BOYLE: Es gibt noch etwas Besseres. Musik ist für mich die spannendste alle Kunstformen. Wenn du deine Lieblingsplatte auflegst und mitsingst, dann verlierst du für eine Weile auch dein Bewusstsein. Noch besser ist es, wenn du selbst Musik machst. Das war für mich die erste Begegnung mit Kultur überhaupt. In meiner Jugend spielte ich Saxophon und hörte John Coltrane, der mein Gott und Held ist und bleibt. Später spielte ich in einer Rock’n´Roll Band. Erst mit 25, im Graduiertenstudium, entdeckte ich die Literatur für mich, die ich früher ignoriert hatte. Aber Musik ist das, was mich am Leben hält. Wenn ich schreibe, dann höre ich ständig Musik. Sie singt in meinem Kopf. Sie ist die Essenz meines Lebens.

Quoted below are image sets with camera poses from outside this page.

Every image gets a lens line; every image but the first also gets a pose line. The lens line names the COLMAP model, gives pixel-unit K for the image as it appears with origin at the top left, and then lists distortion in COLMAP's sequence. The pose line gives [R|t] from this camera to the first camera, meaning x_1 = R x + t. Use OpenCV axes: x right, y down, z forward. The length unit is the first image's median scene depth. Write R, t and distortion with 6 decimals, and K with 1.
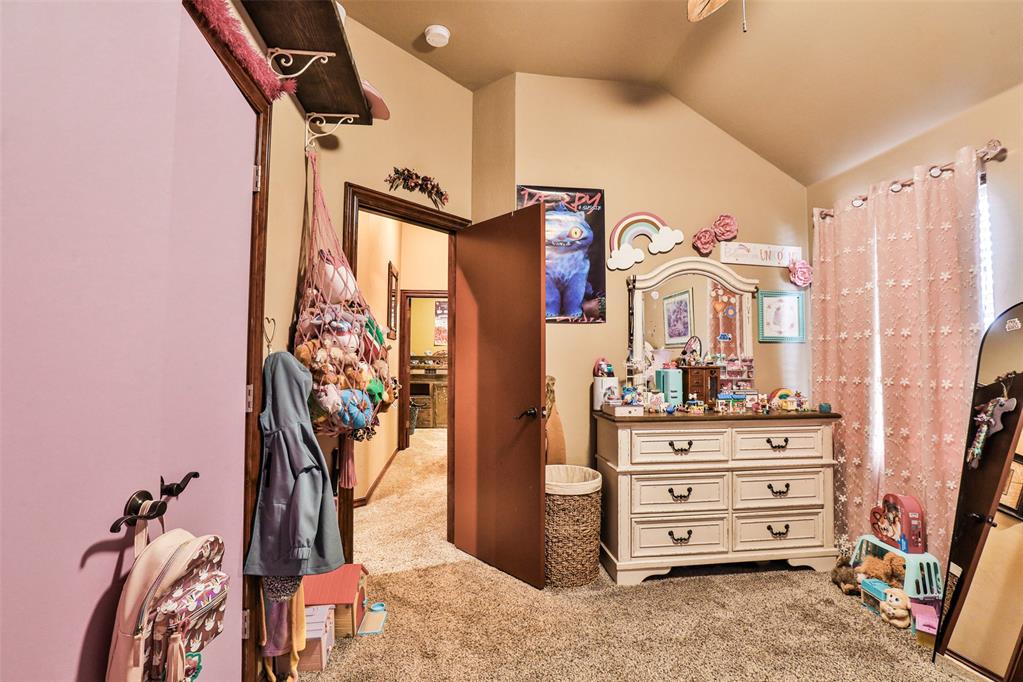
lens RADIAL K [[466.7, 0, 511.5], [0, 466.7, 340.7], [0, 0, 1]] dist [-0.048612, 0.016085]
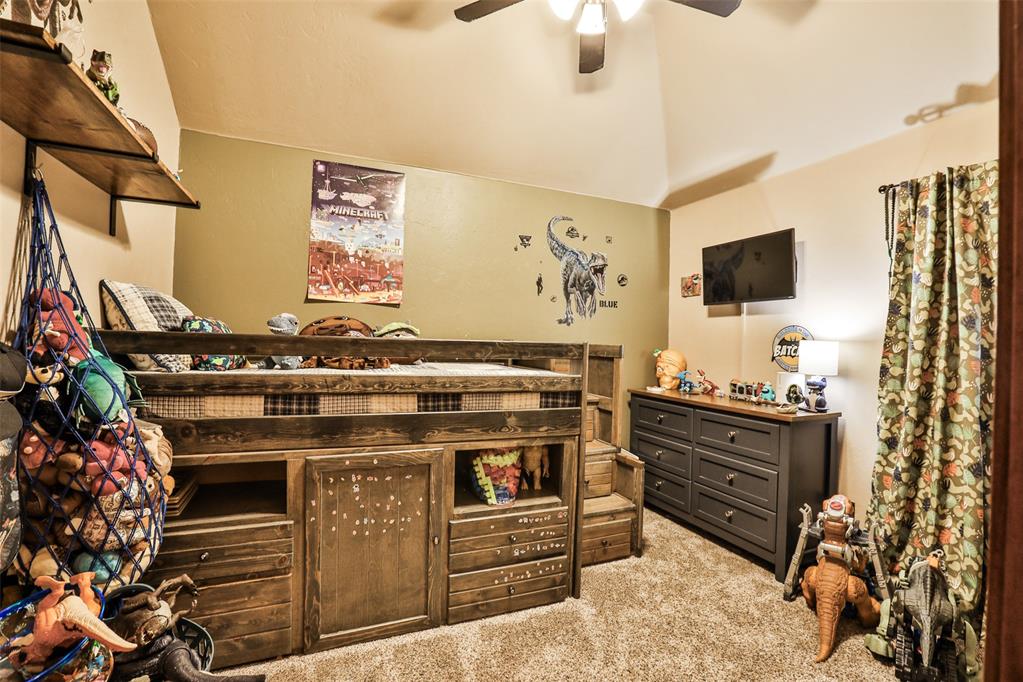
lens RADIAL K [[466.7, 0, 513.3], [0, 466.7, 340.8], [0, 0, 1]] dist [-0.048612, 0.016085]
pose [[0.960922, 0.024526, 0.275732, -0.134245], [-0.034158, 0.998961, 0.030184, 0.025727], [-0.274705, -0.038422, 0.960760, 0.762383]]
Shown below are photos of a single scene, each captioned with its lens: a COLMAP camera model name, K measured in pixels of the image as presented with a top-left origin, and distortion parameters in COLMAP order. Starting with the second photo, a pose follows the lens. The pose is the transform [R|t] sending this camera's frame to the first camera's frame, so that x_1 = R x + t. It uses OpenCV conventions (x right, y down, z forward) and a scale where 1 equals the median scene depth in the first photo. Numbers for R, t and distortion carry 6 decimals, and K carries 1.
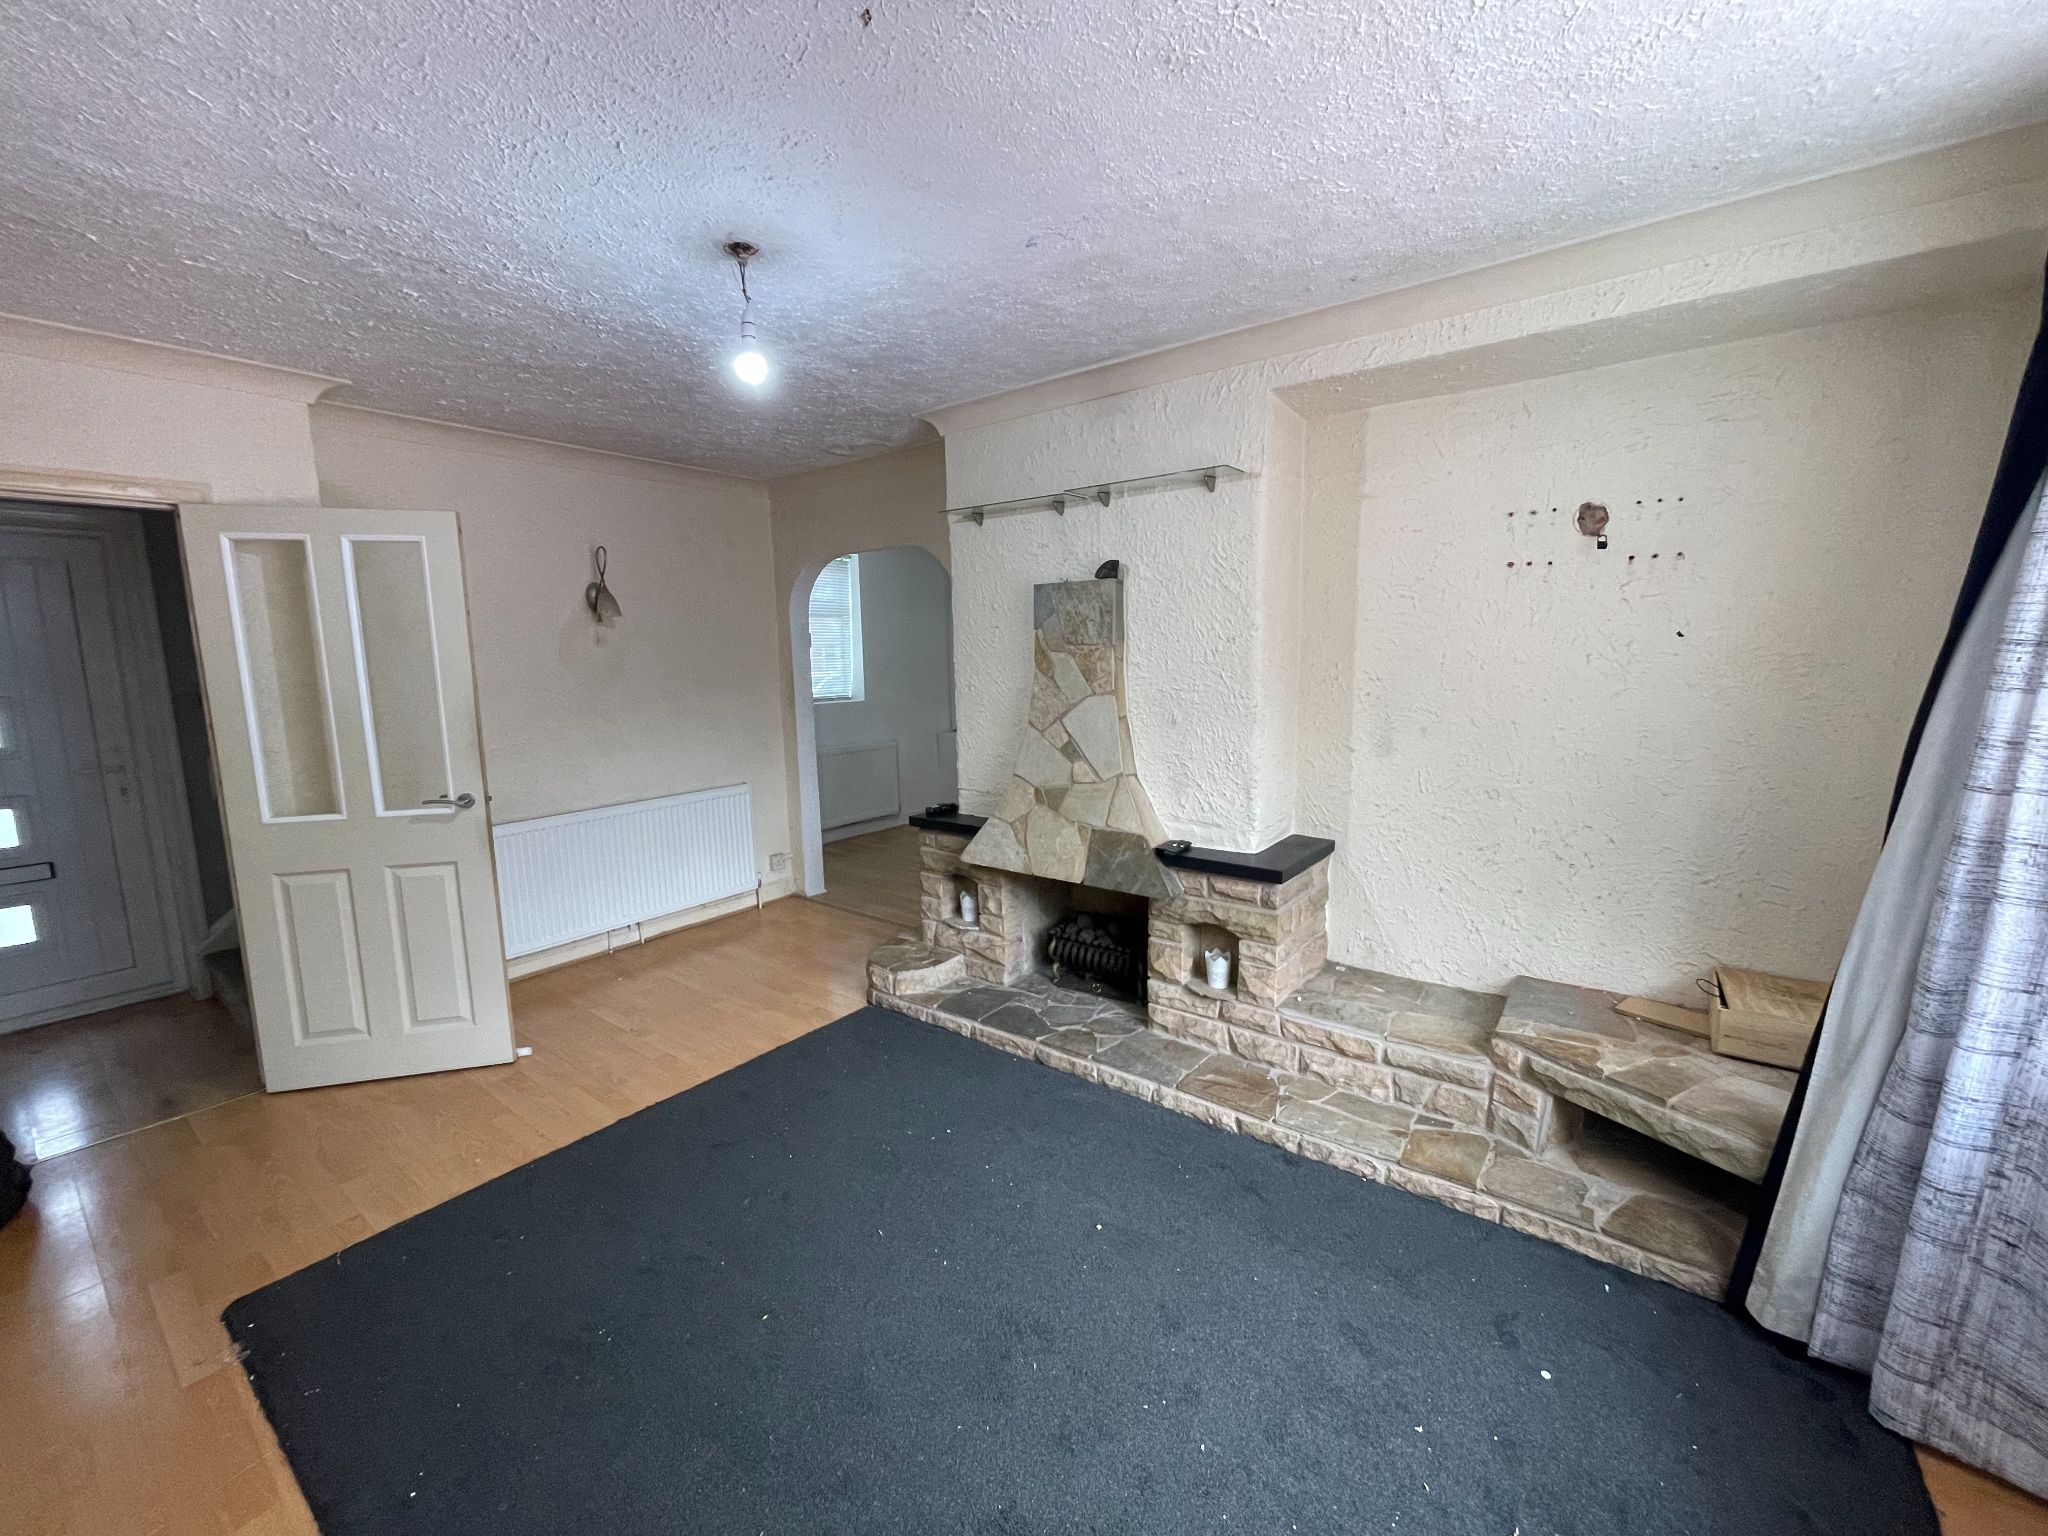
lens RADIAL K [[829.4, 0, 1024.0], [0, 829.4, 768.0], [0, 0, 1]] dist [-0.010538, -0.000133]
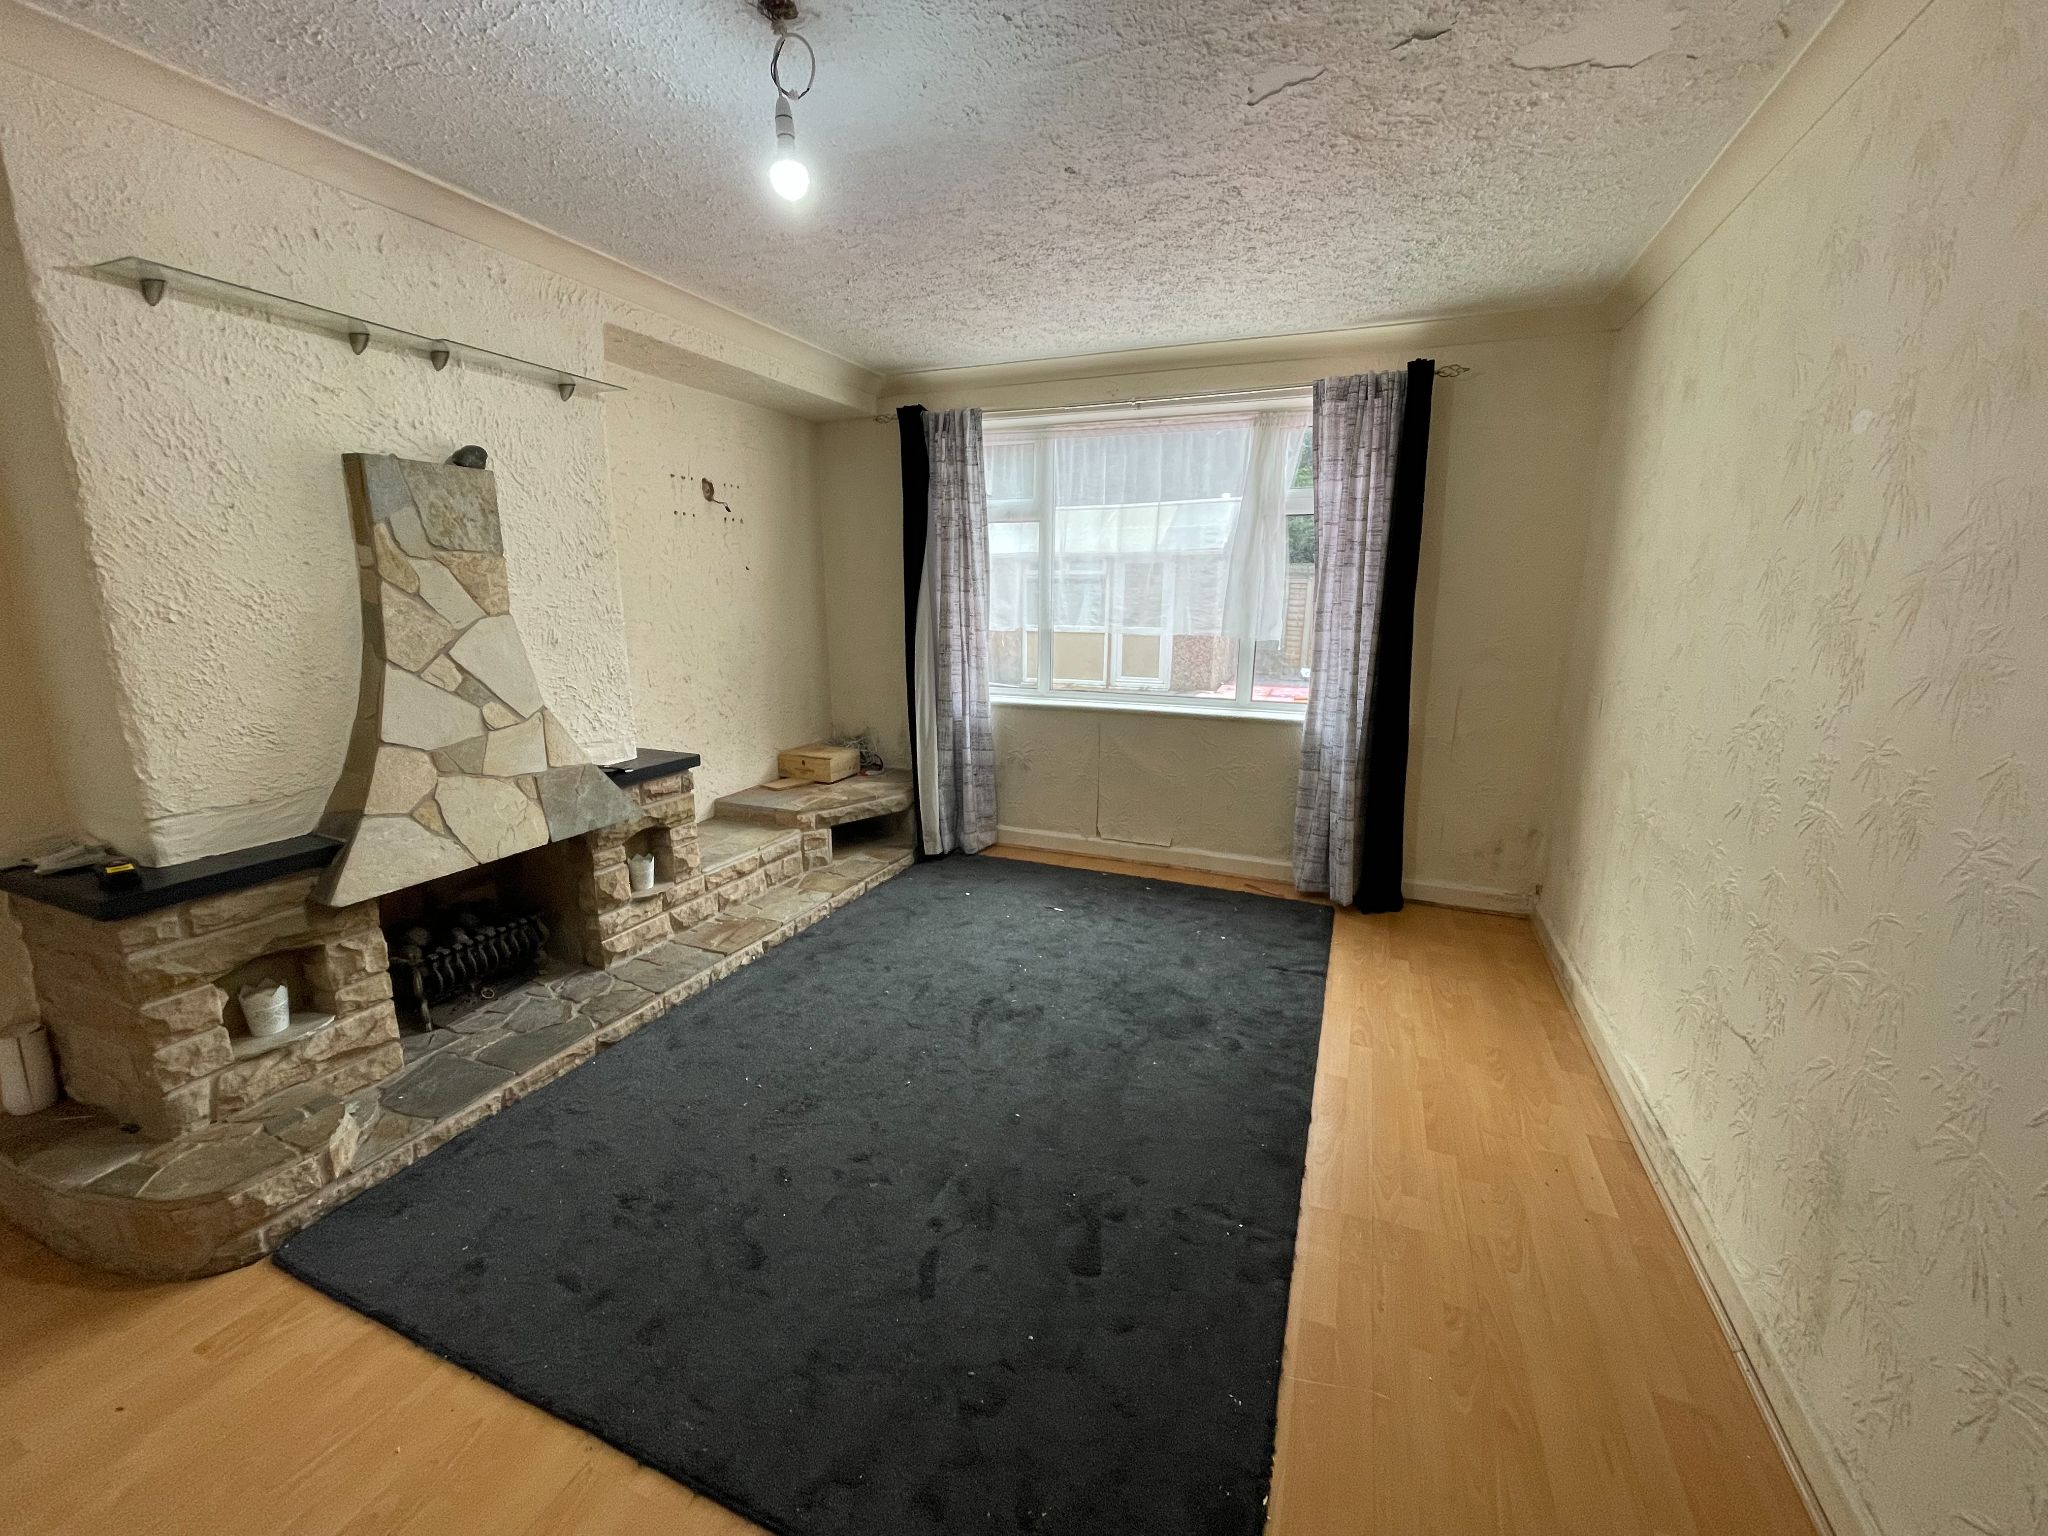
lens RADIAL K [[829.4, 0, 1024.0], [0, 829.4, 768.0], [0, 0, 1]] dist [-0.010538, -0.000133]
pose [[-0.266596, -0.187236, 0.945447, -0.855887], [0.133026, 0.964412, 0.228502, -0.061752], [-0.954584, 0.186687, -0.232201, 0.738957]]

Was für Musik haben Sie bei der Arbeit an "Blue Skies" gehört?
BOYLE: Beim Schreiben höre ich ausschließlich Klassik und Jazz. Denn ich will mich nicht von Texten ablenken lassen. Ansonsten besteht mein Programm aus Rock’n´Roll, Blues und Reggae. Wobei ich bei den Songs kaum auf die Texte achte. Oft kenne ich sie gar nicht.
Sie haben sich so skeptisch über unsere Spezies geäußert. Aber die Tatsache, dass der Mensch zu solchen kreativen Leistungen fähig ist, könnte Ihnen doch Hoffnung für uns geben?
BOYLE: Wir brauchen nochmal sechs Stunden, um dieses Thema zu diskutieren. Wir wissen auch gar nicht, ob das Schaffen von Kunst für uns gut oder schlecht ist. Für das Überleben ist es völlig nutzlos. Es ist irgendeine Zugabe zu unserem täglichen Dasein und unserer Wahrnehmung der Welt. Ich fühle mich privilegiert, dass ich dazu imstande bin. Mein ganzes Leben ist damit ausgefüllt, diese Fiktionen zu kreieren. Aber ich habe keine Ahnung, was sie für einen Sinn und Zweck haben - außer dem, dass wir die Grenzen unseres Körpers hinter uns lassen.
Zur Person
T(homas) C(oraghessan) Boyle wurde 1948 im US-Bundesstaat New York als Sohn irischer Einwanderer geboren. Mit Ach und Krach schaffte er den High-School-Abschluss, im Studium entdeckte er dann seine Liebe zum Schreiben, promovierte in Englischer Literatur. Er gilt als einer der wichtigsten amerikanischen Erzähler, bringt fast jedes Jahr ein Buch heraus. Eines seiner zentralen Themen ist der Mensch und sein Verhältnis zur Natur. Boyle, der mit seiner Familie im kalifornischen Santa Barbara wohnt, hatte sich bereits vor über 20 Jahren in "Ein Freund der Erde" mit den Auswirkungen des Klimawandels beschäftigt. Auch sein neuer Roman „Blue Skies“, der am 15. Mai bei Hanser (400 Seiten, 28 Euro) erscheint, ist ein Ökothriller über den Alltag in diesen Zeiten.